Monday, October 31, 2011

Penny Ralston, PhD , Center on Better Health and Life for Underserved Populations, Florida State University, Tallahassee, FL
Jasminka Ilich, Faculty member , Department of Nutrition, Food & Exercise Sciences, Florida State University, Tallahassee, FL
Kandauda Wickrama, PhD , Department of Child and Family Development, University of Georgia, Athens, GA
Cynthia M. Harris, PhD, DABT , Institute of Public Health, Florida A & M University, Tallahassee, FL
Catherine Coccia, Doctoral Student , Center on Better Health and Life for Underserved Populations, Florida State University, Tallahassee, FL
Iris Young-Clark, MPA , Center on Better Health and Life for Underserved Populations, Florida State University, Tallahassee, FL
African Americans (AA) continue to have higher age-adjusted rates of cardiovascular disease (CVD)-related morbidity and mortality in comparison to their Caucasian counterparts. A growing body of literature has examined faith-based settings for health promotion with promising results in improving health behaviors. Yet less is known about how effective these programs are with older AAs, especially in determining factors that may influence behavior change. This research investigates factors associated with health behavior change in the first phase of an 18 month faith-based intervention in North Florida to reduce CVD risk in mid-life and older AAs (45+). Behavior change examined in three treatment churches (n=84) at baseline and after six months of intervention included daily fruit and vegetable servings, daily physical activity (PA), and clinical outcomes (BMI, diastolic and systolic blood pressure [BP], and cholesterol including LDL, HDL and total) in a sub-sample (n=26). Study examined 1) church factors (health program attendance, usefulness of materials, pastor/church leadership) and 2) individual factors (stress, perceived health, background characteristics of age, education, gender and marital status). The results using correlations and ANOVA show that health program attendance and usefulness of materials were significantly related to increasing fruit and vegetable intake. Health program attendance was also significantly related to increasing PA. Finally, significant associations were shown with gender (men) and decreasing BMI's, marital status (married) and increased daily fruit and vegetable intake and (non-married) decreased diastolic and systolic BP; and education (at least a bachelor's degree) and decreased systolic BP. Implications for practice will be discussed.

Learning Areas:
Assessment of individual and community needs for health education
Conduct evaluation related to programs, research, and other areas of practice
Diversity and culture
Planning of health education strategies, interventions, and programs
Public health or related research
Social and behavioral sciences

Learning Objectives:
Describe 18-month faith-based intervention to reduce cardiovascular risk in mid-life and older African Americans (AAs). Explain the results of intervention in Phase I (6 months) in changing behaviors of mid-life and older AAs. Identify correlates of behavior change after Phase I for mid-life and older AAs.

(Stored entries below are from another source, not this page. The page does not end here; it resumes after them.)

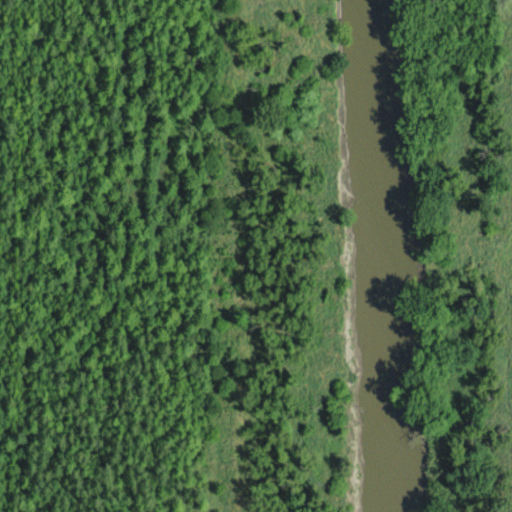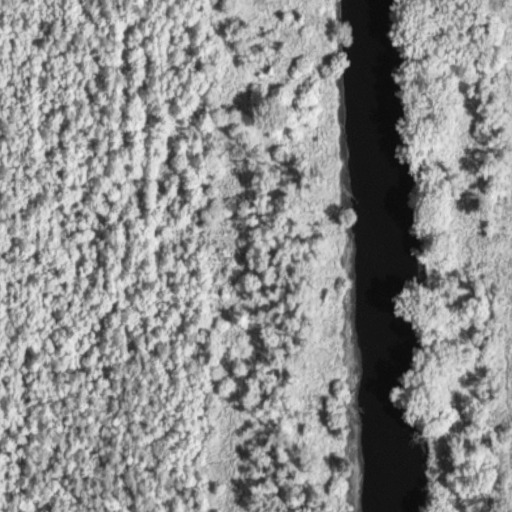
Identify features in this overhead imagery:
river: (381, 255)
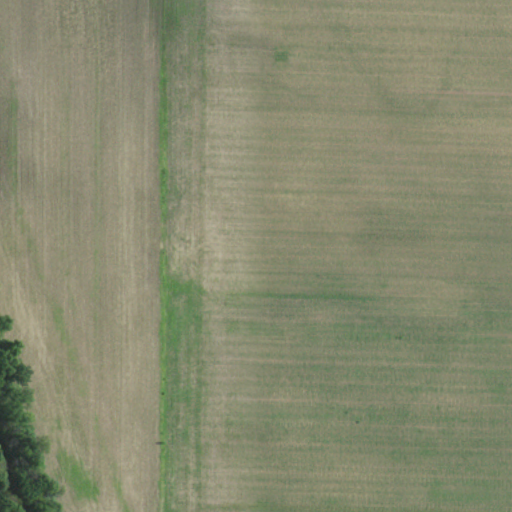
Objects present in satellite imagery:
railway: (7, 490)
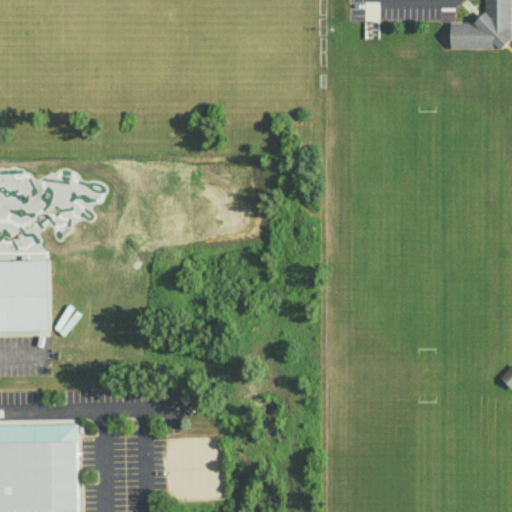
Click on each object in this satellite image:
parking lot: (401, 9)
building: (484, 27)
building: (484, 28)
park: (80, 52)
park: (201, 52)
park: (3, 53)
road: (292, 229)
park: (426, 232)
park: (188, 277)
building: (24, 294)
building: (31, 294)
building: (507, 375)
park: (423, 456)
building: (43, 465)
building: (38, 467)
park: (206, 467)
road: (105, 493)
road: (254, 507)
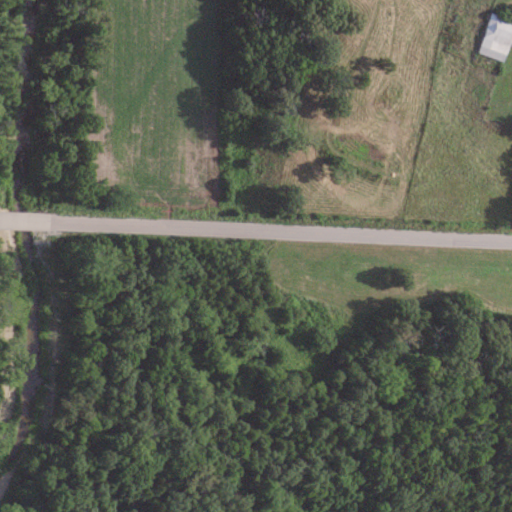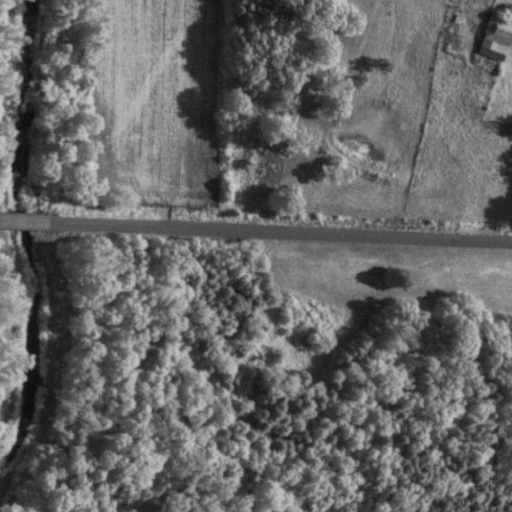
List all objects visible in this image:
building: (494, 37)
road: (26, 222)
road: (282, 231)
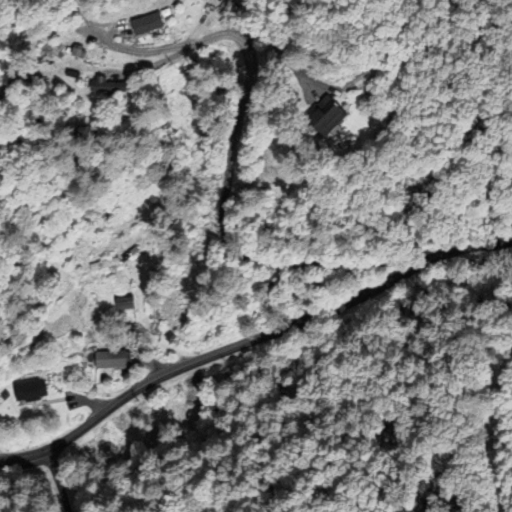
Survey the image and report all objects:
building: (360, 78)
building: (91, 82)
building: (320, 118)
road: (222, 226)
building: (105, 265)
building: (122, 303)
road: (251, 339)
building: (109, 359)
building: (28, 391)
road: (58, 480)
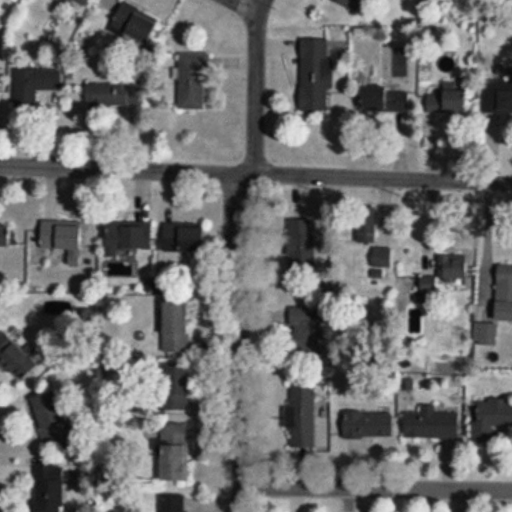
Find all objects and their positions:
building: (76, 3)
building: (346, 3)
road: (242, 7)
building: (135, 25)
building: (309, 74)
building: (316, 75)
building: (0, 77)
building: (187, 77)
building: (27, 81)
building: (193, 83)
building: (35, 86)
road: (255, 86)
building: (111, 92)
building: (115, 95)
building: (498, 98)
building: (385, 101)
building: (448, 102)
road: (255, 174)
building: (367, 226)
building: (4, 235)
building: (3, 236)
building: (55, 236)
building: (122, 236)
building: (176, 237)
building: (128, 238)
building: (184, 239)
building: (63, 240)
building: (301, 246)
building: (382, 260)
building: (453, 268)
building: (428, 290)
building: (504, 294)
building: (170, 328)
building: (176, 328)
building: (306, 332)
building: (487, 336)
road: (240, 342)
building: (14, 357)
building: (15, 360)
building: (172, 387)
building: (176, 390)
building: (46, 416)
building: (302, 417)
building: (491, 419)
building: (51, 420)
building: (432, 426)
building: (368, 427)
building: (169, 451)
building: (174, 454)
building: (42, 485)
building: (48, 488)
road: (376, 488)
building: (168, 502)
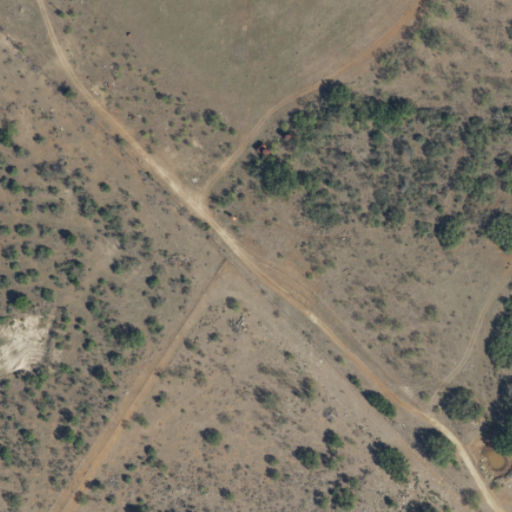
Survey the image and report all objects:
crop: (251, 41)
road: (251, 310)
crop: (508, 503)
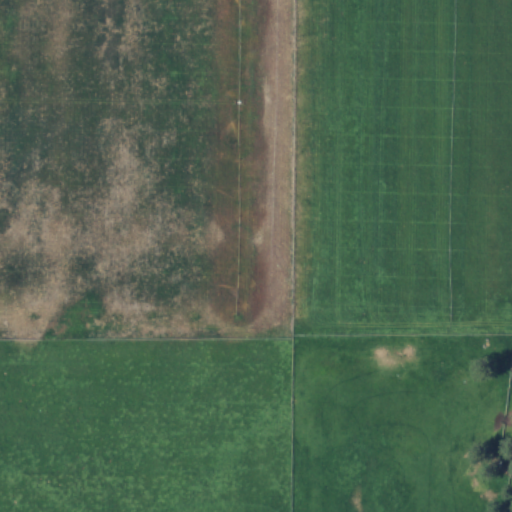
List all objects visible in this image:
crop: (256, 256)
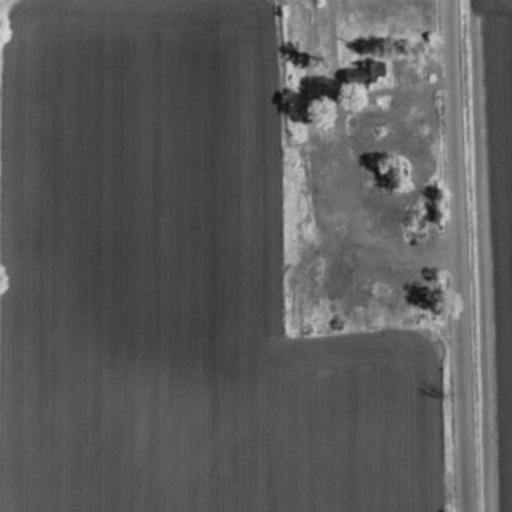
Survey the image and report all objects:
building: (365, 75)
road: (458, 256)
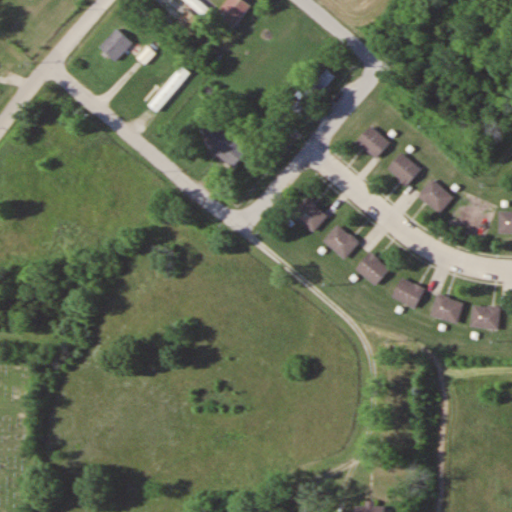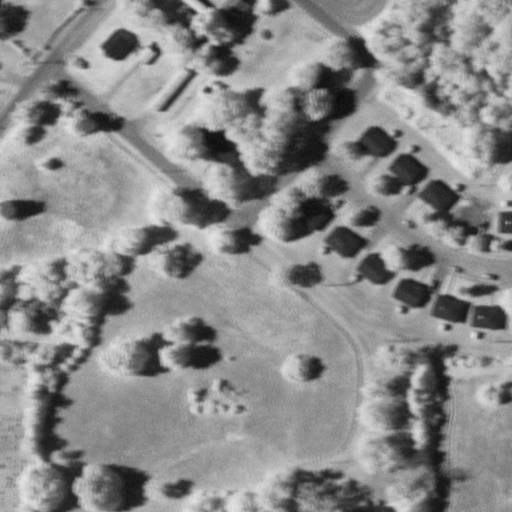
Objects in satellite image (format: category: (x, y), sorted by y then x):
building: (200, 6)
building: (232, 12)
building: (181, 21)
road: (346, 30)
building: (117, 44)
road: (51, 62)
building: (171, 88)
building: (313, 90)
building: (374, 141)
road: (312, 142)
building: (222, 143)
building: (405, 168)
building: (436, 195)
building: (310, 213)
building: (505, 221)
road: (401, 225)
road: (256, 237)
building: (342, 240)
building: (373, 267)
building: (408, 291)
building: (448, 308)
building: (486, 316)
park: (15, 431)
building: (370, 507)
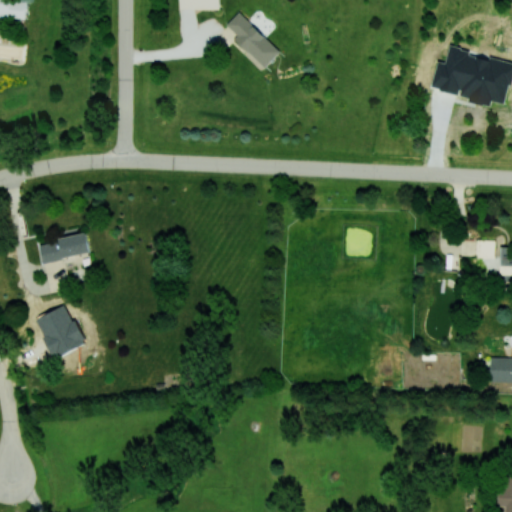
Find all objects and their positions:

Keywords: African American, Community-Based Health Promotion

Presenting author's disclosure statement:

Qualified on the content I am responsible for because: I am qualified to present because I am the director of a center that focuses on community health with underserved populations.
Any relevant financial relationships? No

I agree to comply with the American Public Health Association Conflict of Interest and Commercial Support Guidelines, and to disclose to the participants any off-label or experimental uses of a commercial product or service discussed in my presentation.